### ФРАГМЕНТ ТЕКСТА

Однако работа Брика только намекала на возможность нового пути – сама по себе она, как и первая его статья («Звуковые повторы»), ограничивалась демонстрацией примеров и их распределением по группам. От нее можно было идти как в сторону новых проблем, так и в сторону простой классификации и каталогизации или систематики материала, по существу с формальным методом не связанной. Именно к этому типу работ относится книга В. Жирмунского «Композиция лирических стихотворений» («Опояз», 1921). Не разделяя теоретических принципов «Опояза», Жирмунский заинтересовался формальным методом только как одной из возможных научных тем – как способом распределения материала по разным группам и рубрикам. При таком понимании формального метода ничего другого, конечно, и нельзя сделать: берется какой-нибудь внешний признак, с точки зрения которого материал раскладывается по группам. Отсюда – неизменно классификационный и учебный характер всех теоретических работ Жирмунского. В общей эволюции формального метода работы этого типа не имеют принципиального значения, отмечая собою только тенденцию (исторически, очевидно, неизбежную) придать формальному методу академический характер. Не удивительно поэтому, что в дальнейшем Жирмунский совершенно отошел от «Опояза», о несогласии с принципами которого не раз заявлял в своих последующих работах (особенно в предисловии к переводу книжки О. Вальцеля «Проблема формы в поэзии», 1923).

### ИСХОДНЫЕ ДАННЫЕ
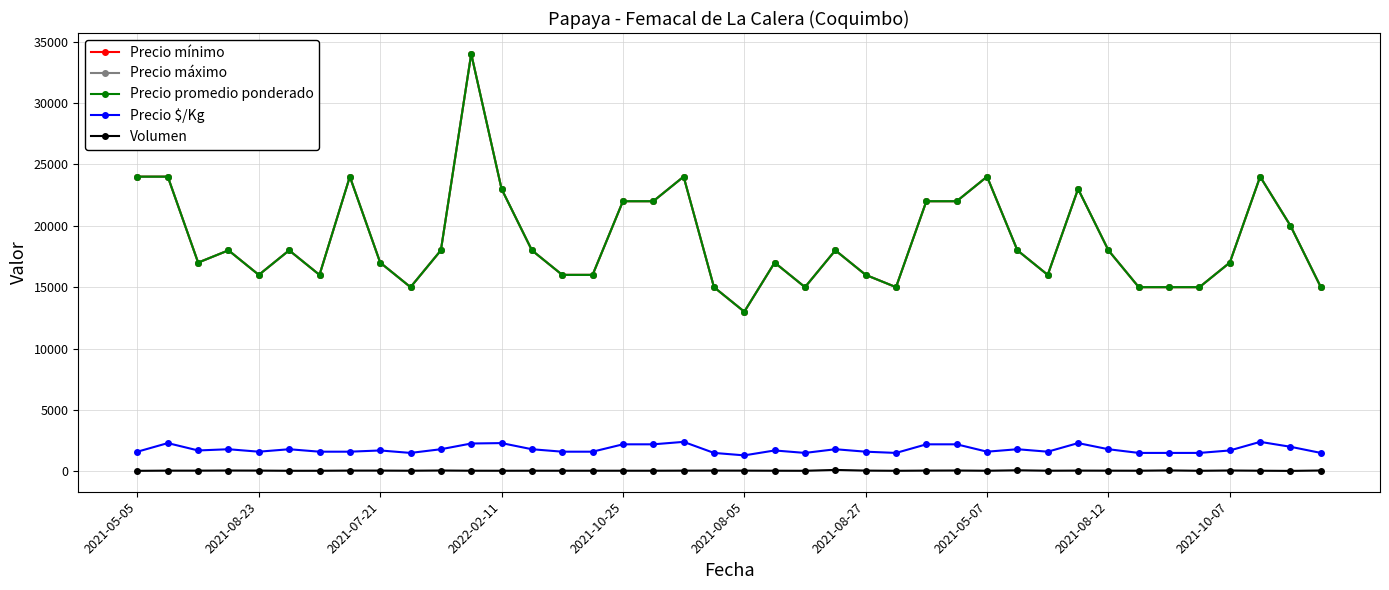

What is the greatest value displayed?

34000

### ВАШЕ ЗАДАНИЕ
Повторите фрагмент текста о формальном методе целиком, слово в слово. Приведенный материал здесь не используется.

### ОТВЕТ НА ЗАДАНИЕ
Однако работа Брика только намекала на возможность нового пути – сама по себе она, как и первая его статья («Звуковые повторы»), ограничивалась демонстрацией примеров и их распределением по группам. От нее можно было идти как в сторону новых проблем, так и в сторону простой классификации и каталогизации или систематики материала, по существу с формальным методом не связанной. Именно к этому типу работ относится книга В. Жирмунского «Композиция лирических стихотворений» («Опояз», 1921). Не разделяя теоретических принципов «Опояза», Жирмунский заинтересовался формальным методом только как одной из возможных научных тем – как способом распределения материала по разным группам и рубрикам. При таком понимании формального метода ничего другого, конечно, и нельзя сделать: берется какой-нибудь внешний признак, с точки зрения которого материал раскладывается по группам. Отсюда – неизменно классификационный и учебный характер всех теоретических работ Жирмунского. В общей эволюции формального метода работы этого типа не имеют принципиального значения, отмечая собою только тенденцию (исторически, очевидно, неизбежную) придать формальному методу академический характер. Не удивительно поэтому, что в дальнейшем Жирмунский совершенно отошел от «Опояза», о несогласии с принципами которого не раз заявлял в своих последующих работах (особенно в предисловии к переводу книжки О. Вальцеля «Проблема формы в поэзии», 1923).